The letter claimed that the President’s office had mishandled the planning for the consultation. For example, the students said they should have been encouraged to start the consultation by finding out exactly what UBC could offer the Downtown Eastside. The President’s office did not agree. Nor did I. It seemed obvious to me that to start a consultation about the Downtown Eastside anywhere but in the Downtown Eastside would be ill-advised. Besides, the university is so large and diverse, and so much activity is not publicized, that the students could have spent months talking to faculty and staff and still not have produced a comprehensive picture of what UBC could offer. In addition, based on other research and planning projects I have done, I believe it is not sensible to try to plan new initiatives on the basis of what people say they might perhaps be willing to do at some indeterminate future time. The creation of viable initiatives depends on the confluence of people and ideas in particular contexts at particular moments in real time. I did not think the students’ letter was credible enough to undermine UBC’s position but it added fuel to the fires of resistance that were smouldering in the neighbourhood.

• _Dataset content_:
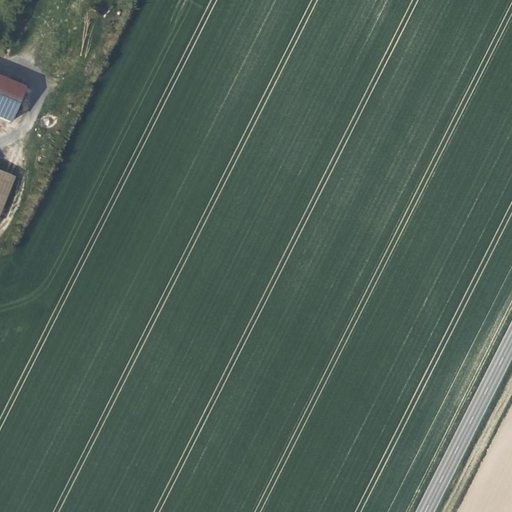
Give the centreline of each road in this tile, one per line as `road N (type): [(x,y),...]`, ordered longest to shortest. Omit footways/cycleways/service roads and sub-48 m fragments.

• _Challenge 1_:
Answer these questions using the passage on the UBC consultation:
(a) How did the students' letter say the consultation should have begun?
(b) Where does the writer think a consultation about the Downtown Eastside should start?
(c) What effect did the letter have in the neighbourhood?
• _Challenge 2_:
Extend the passage on the UBC consultation, picking up after its final sentence.
The data shown with this text was drawn from another source.

• _Expected answer 1_:
(a) By finding out exactly what UBC could offer the Downtown Eastside.
(b) In the Downtown Eastside.
(c) It added fuel to the fires of resistance that were smouldering there.

• _Expected answer 2_:
UBC’s proposed initiative was making some people at UBC nervous, too. Some people did not think this kind of initiative was a good use of the university’s resources. Others did not think the President’s office had the right intentions or the requisite knowledge. In addition, around the same time the open letter was distributed, the local daily newspaper ran a front-page story whose headline read, “UBC forced to cool outpost plans.” This story focused on all the skepticism and hostility in the Downtown Eastside about UBC’s proposed presence. It gave the impression that UBC was backing off. Since universities worry a great deal about their reputations, this negative publicity made some decision-makers at UBC wonder if maybe they should back off.
But knowing there was at least some receptivity in the neighbourhood and some consensus about how UBC could proceed, and believing it was the right thing to do, the President and her allies in the university decided to go ahead. They decided to proceed with the establishment of a presence in the Downtown Eastside with the consultation’s recommendations as the blueprint.
To listen to Martha Piper talking with me about this part of the story of the Learning Exchange, click below.
“It could have been a disaster.”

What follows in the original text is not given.